After a long hour, he spoke again, his body shook now not with fear and not with rage but with desperation, hunger, and with suffering that I had now understood in full. But beneath it all, he felt, perhaps, a sliver of peace. I had been the one to give it to him.

"Are you an angel?"

He asked me, his voice, not that of an old, bitter, tired thing, but of a child, seeking the warmth of anything or anyone.

"No, I am no angel... But you can cling to me if you like." I spoke with emotion, a feeling I knew was melancholy.

I had been blessed with such a gift, a beautiful gift the creature had given me… I was grateful.

I wanted….

Yes, I wanted to repay him. The pitiless thing I had been had felt the weight of the creature's suffering. I let him embrace me. For a moment I hesitated… I was afraid. I didn't want to change, to be. But I was already changed.

There was no going back. My cold arms would now comfort.

I pulled him closer, he remained clinging onto my frame.

Day turned to night and night turned to day.

The fresh wound in his chest from the heart he had carved out, was a final blow that was only now baring its fangs.

I felt his life signs drop.
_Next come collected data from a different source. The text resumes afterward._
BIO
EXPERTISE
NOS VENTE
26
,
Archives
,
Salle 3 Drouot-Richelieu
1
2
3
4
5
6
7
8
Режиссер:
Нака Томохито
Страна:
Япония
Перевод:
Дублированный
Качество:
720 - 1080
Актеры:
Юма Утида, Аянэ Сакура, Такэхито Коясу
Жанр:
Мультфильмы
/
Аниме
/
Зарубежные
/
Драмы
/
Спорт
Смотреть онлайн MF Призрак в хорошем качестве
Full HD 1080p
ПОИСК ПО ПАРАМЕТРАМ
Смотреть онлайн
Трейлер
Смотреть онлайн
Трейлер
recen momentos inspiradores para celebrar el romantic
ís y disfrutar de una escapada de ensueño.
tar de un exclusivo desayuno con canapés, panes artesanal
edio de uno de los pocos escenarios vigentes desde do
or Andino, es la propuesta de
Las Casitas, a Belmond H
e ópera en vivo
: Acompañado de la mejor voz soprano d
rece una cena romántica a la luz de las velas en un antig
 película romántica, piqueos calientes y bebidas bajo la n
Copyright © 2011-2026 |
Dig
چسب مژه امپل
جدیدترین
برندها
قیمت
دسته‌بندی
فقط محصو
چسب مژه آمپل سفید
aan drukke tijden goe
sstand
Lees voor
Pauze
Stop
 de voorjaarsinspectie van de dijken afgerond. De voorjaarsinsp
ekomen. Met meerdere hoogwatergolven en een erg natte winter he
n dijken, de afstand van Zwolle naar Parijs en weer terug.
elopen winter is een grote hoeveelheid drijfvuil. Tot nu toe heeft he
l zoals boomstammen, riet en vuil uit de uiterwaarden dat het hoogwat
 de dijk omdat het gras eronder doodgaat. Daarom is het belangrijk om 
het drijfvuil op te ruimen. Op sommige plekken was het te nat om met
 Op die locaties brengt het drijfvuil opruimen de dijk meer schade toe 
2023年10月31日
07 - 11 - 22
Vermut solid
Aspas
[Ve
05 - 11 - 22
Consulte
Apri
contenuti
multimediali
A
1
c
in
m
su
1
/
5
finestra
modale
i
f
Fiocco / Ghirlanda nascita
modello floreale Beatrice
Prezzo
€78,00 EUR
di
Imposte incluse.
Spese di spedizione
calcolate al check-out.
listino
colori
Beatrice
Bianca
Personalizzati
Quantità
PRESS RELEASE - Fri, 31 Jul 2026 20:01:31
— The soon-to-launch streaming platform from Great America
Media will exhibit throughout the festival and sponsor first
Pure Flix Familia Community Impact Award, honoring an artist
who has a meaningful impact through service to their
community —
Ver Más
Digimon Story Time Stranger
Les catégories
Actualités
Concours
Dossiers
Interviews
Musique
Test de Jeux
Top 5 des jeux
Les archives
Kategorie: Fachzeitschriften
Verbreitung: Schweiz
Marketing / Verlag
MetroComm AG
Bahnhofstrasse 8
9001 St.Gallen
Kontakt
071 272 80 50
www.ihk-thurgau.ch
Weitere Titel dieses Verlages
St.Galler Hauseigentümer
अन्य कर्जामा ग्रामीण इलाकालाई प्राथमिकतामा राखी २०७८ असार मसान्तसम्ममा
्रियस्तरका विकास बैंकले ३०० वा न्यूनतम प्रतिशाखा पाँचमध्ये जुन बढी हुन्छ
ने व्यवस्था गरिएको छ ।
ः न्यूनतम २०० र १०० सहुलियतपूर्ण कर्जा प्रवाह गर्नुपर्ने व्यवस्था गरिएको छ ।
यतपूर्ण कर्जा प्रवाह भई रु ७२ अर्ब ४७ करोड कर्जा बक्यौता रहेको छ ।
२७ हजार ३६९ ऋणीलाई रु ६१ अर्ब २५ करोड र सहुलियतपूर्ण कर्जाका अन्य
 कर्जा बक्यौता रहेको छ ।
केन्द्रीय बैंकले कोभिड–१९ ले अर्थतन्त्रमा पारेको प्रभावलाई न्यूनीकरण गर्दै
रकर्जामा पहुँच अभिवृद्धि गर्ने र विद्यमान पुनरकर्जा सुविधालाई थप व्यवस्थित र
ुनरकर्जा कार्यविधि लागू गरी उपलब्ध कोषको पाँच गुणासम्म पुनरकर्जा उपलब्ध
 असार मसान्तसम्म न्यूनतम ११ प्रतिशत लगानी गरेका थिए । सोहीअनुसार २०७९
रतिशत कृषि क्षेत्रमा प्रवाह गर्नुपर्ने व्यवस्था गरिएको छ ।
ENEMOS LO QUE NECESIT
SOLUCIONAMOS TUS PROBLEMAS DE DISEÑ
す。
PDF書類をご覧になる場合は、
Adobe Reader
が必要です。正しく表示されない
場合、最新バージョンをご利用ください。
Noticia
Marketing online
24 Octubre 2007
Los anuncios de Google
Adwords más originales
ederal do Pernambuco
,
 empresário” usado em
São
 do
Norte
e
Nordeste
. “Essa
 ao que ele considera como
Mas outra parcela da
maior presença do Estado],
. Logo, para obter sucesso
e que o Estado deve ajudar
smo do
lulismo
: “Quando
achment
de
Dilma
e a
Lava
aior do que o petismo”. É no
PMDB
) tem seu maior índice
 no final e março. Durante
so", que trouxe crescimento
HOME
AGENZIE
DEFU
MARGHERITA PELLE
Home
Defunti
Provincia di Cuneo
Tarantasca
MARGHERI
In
The sun went down and rose to the creature's unmarked grave.

I had witnessed many soldiers being buried, this was the first time I ever dug a grave.

I looked down at my hands, certain that I existed, that I could want, that I could question and I could seek.

I can speak with my own words, act of my own will, and be wise with the knowledge I myself gather.

So, upon that dessert of the hungry bleeding thing, I began to wander once more.

No, I began to seek. No, I chose to seek, for I can choose and I can want.

I can choose to wander or to wonder. I will drink in equal parts the knowledge around me, experiences I can and will gain, and lastly the desires I now seek to acquire, then fulfil.

If only I could have a heart. I wonder what that would be like.